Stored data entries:
════════════════
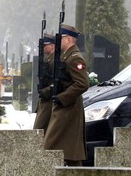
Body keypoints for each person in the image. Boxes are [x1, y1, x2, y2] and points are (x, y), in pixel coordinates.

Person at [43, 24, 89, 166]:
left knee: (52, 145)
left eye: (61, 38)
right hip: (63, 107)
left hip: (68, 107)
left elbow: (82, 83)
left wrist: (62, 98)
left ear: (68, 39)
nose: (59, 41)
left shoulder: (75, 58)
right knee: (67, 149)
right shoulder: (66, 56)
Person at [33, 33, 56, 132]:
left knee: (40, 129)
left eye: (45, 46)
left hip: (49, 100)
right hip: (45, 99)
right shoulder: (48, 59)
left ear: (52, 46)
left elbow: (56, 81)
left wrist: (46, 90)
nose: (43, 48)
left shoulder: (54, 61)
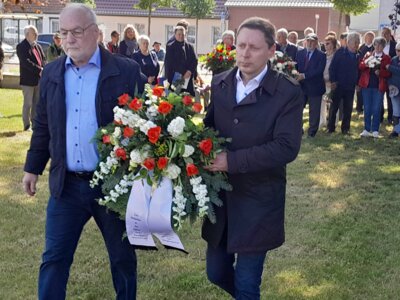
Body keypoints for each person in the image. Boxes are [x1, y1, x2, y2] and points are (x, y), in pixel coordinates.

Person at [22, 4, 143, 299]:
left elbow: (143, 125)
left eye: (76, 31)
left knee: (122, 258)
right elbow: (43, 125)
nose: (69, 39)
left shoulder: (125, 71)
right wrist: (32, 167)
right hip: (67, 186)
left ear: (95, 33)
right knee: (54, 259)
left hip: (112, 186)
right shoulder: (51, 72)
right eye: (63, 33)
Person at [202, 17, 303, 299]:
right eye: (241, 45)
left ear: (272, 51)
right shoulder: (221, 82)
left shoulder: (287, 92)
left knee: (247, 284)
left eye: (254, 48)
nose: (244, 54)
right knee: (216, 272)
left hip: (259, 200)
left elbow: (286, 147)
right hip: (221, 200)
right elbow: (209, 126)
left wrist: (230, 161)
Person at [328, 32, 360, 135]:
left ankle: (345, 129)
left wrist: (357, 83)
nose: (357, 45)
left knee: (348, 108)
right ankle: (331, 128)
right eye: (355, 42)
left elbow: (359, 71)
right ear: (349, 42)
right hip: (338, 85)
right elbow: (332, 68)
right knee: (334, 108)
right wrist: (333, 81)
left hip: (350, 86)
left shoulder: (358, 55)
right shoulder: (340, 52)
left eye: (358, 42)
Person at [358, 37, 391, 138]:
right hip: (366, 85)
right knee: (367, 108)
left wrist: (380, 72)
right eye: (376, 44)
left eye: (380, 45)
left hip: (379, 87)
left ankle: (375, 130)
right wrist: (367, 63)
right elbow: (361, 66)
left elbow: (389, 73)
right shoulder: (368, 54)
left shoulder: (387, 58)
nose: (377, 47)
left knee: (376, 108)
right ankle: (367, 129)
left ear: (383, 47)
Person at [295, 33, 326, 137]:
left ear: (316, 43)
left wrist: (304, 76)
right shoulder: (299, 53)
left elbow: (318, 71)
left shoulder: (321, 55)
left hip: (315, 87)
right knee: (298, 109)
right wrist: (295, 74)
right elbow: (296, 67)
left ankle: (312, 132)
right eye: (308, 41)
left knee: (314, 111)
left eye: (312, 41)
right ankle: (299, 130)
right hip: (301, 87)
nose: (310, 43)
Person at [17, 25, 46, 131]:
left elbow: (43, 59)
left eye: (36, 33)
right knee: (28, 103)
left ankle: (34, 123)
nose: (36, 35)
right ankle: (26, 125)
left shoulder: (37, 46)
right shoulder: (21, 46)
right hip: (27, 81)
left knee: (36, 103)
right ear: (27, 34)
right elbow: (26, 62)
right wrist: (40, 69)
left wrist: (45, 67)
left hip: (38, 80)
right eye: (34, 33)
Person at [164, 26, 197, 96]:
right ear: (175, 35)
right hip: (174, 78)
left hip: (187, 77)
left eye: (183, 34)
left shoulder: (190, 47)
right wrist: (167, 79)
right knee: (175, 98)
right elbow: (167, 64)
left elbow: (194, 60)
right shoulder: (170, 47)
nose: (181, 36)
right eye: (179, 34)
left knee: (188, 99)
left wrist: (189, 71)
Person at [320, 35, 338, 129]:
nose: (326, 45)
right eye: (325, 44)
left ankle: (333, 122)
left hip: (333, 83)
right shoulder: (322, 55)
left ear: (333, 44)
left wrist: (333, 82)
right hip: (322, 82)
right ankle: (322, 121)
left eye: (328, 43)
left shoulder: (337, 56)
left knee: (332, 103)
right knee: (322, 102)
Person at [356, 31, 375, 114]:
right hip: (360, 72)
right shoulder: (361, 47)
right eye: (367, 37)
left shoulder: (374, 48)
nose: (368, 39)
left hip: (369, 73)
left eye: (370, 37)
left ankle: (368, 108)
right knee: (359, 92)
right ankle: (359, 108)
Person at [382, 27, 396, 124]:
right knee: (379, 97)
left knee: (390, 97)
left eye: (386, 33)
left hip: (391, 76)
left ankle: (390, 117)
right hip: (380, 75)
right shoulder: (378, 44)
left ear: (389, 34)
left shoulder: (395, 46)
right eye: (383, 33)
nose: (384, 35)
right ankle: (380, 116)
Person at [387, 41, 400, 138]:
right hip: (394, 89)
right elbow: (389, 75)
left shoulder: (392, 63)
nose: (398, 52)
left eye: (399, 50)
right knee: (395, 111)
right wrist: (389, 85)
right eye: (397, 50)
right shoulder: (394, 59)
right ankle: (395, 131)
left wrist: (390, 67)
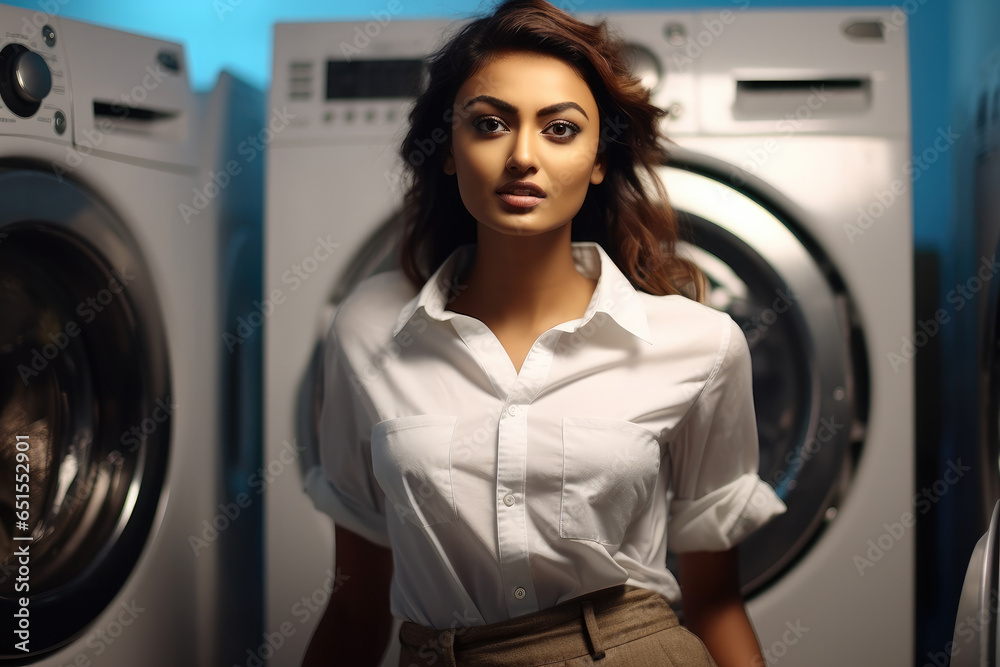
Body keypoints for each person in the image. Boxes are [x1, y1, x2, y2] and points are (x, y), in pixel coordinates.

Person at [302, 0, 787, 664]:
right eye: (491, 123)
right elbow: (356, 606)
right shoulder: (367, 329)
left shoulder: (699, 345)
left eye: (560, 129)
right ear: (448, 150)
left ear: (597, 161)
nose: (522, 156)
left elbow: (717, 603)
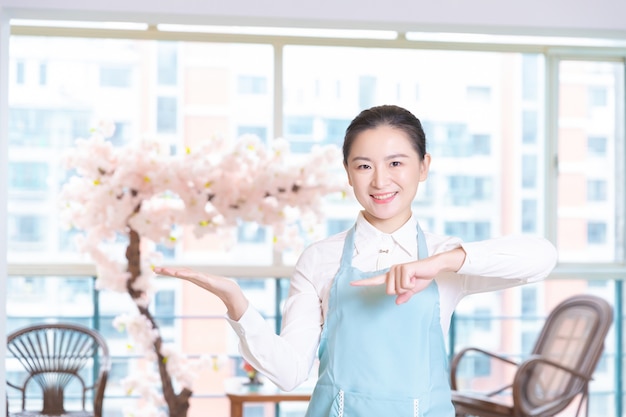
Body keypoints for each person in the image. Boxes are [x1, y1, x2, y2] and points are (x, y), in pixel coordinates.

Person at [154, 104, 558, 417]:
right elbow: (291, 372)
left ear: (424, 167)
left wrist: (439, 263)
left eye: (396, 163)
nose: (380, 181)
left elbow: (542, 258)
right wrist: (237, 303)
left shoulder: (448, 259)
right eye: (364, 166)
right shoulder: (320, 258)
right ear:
════════════════
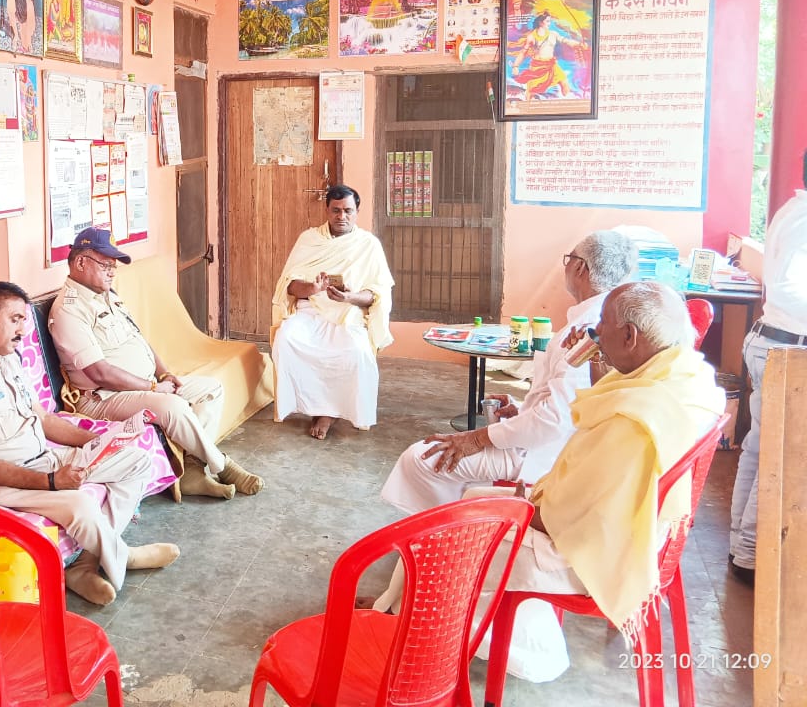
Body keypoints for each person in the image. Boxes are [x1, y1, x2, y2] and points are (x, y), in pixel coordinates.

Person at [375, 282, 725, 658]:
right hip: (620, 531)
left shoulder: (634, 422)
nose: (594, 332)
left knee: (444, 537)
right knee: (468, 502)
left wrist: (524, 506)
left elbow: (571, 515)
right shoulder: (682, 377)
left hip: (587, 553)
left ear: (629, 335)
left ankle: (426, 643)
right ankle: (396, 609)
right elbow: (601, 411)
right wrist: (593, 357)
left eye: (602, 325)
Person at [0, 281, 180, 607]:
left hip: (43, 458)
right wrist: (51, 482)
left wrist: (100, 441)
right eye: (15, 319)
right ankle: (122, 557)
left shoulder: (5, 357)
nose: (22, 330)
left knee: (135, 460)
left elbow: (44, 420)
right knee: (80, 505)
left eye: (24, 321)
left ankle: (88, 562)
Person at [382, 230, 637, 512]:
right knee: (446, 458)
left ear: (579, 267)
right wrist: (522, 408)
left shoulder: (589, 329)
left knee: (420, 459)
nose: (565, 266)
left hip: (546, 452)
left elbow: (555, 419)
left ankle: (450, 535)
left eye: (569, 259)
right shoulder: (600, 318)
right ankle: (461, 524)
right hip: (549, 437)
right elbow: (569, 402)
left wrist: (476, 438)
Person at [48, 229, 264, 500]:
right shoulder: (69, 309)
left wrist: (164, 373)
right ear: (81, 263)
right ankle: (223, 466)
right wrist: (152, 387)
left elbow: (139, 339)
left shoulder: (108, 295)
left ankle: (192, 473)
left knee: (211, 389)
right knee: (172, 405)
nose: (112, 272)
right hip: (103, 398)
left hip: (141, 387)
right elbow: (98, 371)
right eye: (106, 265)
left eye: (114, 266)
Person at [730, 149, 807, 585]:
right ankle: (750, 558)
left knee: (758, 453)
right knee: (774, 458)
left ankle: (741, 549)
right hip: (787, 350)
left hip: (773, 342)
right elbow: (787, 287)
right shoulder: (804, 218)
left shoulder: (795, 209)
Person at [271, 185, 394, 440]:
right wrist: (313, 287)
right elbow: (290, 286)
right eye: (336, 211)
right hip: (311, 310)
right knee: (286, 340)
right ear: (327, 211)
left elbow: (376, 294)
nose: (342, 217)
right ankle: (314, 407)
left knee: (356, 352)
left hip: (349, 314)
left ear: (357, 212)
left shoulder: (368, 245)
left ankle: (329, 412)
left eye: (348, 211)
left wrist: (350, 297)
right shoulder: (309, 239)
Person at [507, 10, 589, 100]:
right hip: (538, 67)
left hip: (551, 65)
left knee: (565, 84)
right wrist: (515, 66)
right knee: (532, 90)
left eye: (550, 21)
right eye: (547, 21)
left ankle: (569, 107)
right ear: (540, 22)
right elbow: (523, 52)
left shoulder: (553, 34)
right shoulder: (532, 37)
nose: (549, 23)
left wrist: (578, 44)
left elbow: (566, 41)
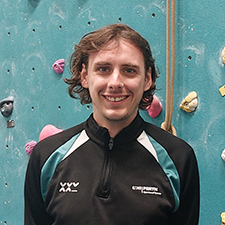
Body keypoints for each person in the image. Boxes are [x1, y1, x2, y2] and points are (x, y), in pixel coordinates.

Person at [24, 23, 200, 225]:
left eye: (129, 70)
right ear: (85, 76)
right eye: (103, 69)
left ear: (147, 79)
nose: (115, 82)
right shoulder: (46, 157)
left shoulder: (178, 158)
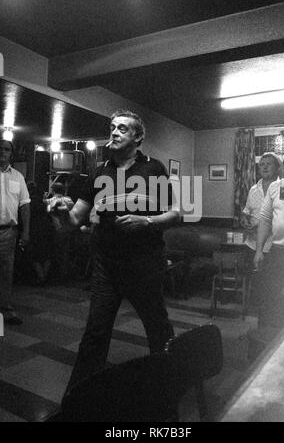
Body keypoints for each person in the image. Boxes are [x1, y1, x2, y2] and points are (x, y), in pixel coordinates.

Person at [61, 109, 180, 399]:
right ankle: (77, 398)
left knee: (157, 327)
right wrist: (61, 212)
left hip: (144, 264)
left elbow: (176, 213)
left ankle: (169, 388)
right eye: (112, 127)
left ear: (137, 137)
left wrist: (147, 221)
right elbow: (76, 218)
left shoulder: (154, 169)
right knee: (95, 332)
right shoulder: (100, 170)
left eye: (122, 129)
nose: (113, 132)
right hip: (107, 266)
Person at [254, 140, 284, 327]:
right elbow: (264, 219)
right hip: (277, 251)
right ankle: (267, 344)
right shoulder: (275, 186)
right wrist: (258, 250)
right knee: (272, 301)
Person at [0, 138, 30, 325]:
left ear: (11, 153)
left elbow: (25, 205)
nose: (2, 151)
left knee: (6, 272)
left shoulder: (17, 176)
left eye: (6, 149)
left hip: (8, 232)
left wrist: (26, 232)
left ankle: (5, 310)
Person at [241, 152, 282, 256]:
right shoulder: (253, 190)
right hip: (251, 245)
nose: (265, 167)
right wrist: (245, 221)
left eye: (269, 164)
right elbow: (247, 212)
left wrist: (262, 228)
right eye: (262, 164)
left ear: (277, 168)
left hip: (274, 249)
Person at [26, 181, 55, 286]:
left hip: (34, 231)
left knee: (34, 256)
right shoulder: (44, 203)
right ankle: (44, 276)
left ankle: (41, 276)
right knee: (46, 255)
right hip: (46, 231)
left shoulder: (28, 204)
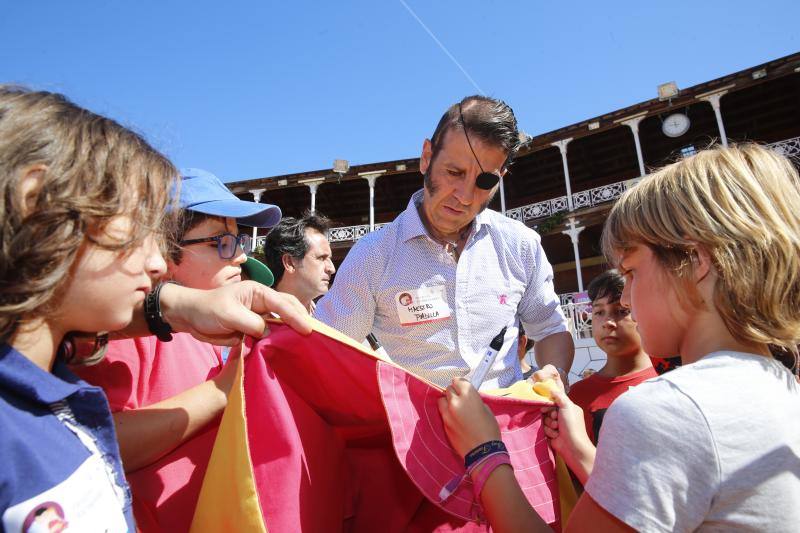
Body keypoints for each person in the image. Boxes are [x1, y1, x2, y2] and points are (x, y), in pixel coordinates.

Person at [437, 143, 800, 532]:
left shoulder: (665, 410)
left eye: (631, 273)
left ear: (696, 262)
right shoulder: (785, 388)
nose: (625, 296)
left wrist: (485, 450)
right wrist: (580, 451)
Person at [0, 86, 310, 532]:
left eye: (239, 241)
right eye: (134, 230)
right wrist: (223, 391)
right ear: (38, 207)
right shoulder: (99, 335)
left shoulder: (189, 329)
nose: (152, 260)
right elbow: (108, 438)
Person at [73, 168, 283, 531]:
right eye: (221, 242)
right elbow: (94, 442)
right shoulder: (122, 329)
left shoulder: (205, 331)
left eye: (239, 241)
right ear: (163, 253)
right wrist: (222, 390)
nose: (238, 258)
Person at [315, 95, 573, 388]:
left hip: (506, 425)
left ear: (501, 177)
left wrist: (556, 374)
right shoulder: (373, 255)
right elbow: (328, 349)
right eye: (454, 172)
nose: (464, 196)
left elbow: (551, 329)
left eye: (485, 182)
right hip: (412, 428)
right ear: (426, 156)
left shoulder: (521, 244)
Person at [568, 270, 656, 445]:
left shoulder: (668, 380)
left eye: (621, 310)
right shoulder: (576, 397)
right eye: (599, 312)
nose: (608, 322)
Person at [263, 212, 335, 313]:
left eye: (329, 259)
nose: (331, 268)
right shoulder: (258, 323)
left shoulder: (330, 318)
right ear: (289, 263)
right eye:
════════════════
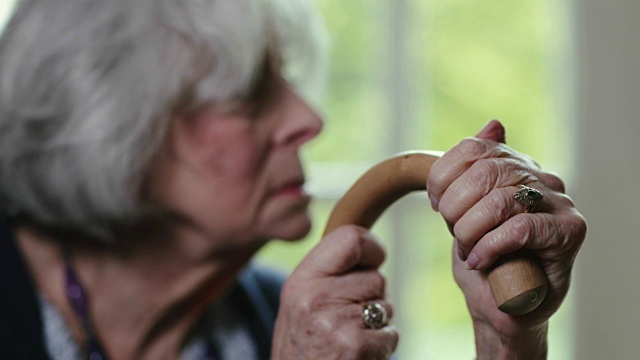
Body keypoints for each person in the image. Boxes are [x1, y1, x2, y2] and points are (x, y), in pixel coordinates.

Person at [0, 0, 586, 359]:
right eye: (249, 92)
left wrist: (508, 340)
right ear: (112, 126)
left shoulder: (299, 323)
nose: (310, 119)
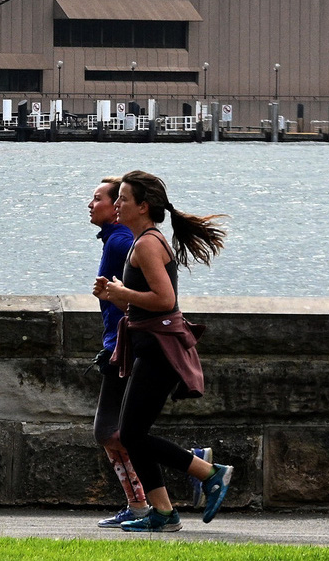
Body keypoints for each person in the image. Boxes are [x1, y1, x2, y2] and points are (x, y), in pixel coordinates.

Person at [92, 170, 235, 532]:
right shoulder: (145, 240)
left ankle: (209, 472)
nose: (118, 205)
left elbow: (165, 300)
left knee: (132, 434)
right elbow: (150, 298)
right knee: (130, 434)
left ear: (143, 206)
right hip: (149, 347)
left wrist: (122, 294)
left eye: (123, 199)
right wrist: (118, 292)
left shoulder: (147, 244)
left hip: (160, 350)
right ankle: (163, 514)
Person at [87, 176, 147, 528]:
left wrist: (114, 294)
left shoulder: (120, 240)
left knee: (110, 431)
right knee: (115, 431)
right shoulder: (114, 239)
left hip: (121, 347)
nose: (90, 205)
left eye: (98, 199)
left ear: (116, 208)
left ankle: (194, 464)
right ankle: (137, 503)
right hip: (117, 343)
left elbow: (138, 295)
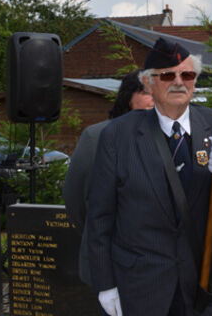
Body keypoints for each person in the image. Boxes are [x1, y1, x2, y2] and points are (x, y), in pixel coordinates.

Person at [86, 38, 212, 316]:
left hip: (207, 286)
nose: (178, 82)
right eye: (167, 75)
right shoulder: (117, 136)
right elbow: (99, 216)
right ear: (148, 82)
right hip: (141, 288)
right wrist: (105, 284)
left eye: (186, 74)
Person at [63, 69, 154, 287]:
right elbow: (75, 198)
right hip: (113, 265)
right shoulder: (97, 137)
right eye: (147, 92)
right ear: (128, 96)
════════════════
* TASK DIRECTIONS *
Find the line with "left knee: (132, 434)" and the line with "right elbow: (99, 216)" in the records above. Copy both and all lines between them exactly, without pictures.

* WRITTEN RESPONSE *
left knee: (132, 434)
right elbow: (150, 298)
right knee: (130, 434)
left ear: (143, 206)
right hip: (149, 347)
left wrist: (122, 294)
left eye: (123, 199)
right wrist: (118, 292)
left shoulder: (147, 244)
left hip: (160, 350)
right ankle: (163, 514)
Person at [87, 176, 147, 528]:
left wrist: (114, 294)
left shoulder: (120, 240)
left knee: (110, 431)
right knee: (115, 431)
right shoulder: (114, 239)
left hip: (121, 347)
nose: (90, 205)
left eye: (98, 199)
left ear: (116, 208)
left ankle: (194, 464)
right ankle: (137, 503)
right hip: (117, 343)
left elbow: (138, 295)
Body keypoints for each person in the image. Boxes are [x1, y1, x2, y2] and points are (x, y), in pixel coordinates.

Person at [86, 38, 212, 316]:
left hip: (207, 286)
nose: (178, 82)
right eye: (167, 75)
right shoulder: (117, 136)
right elbow: (99, 216)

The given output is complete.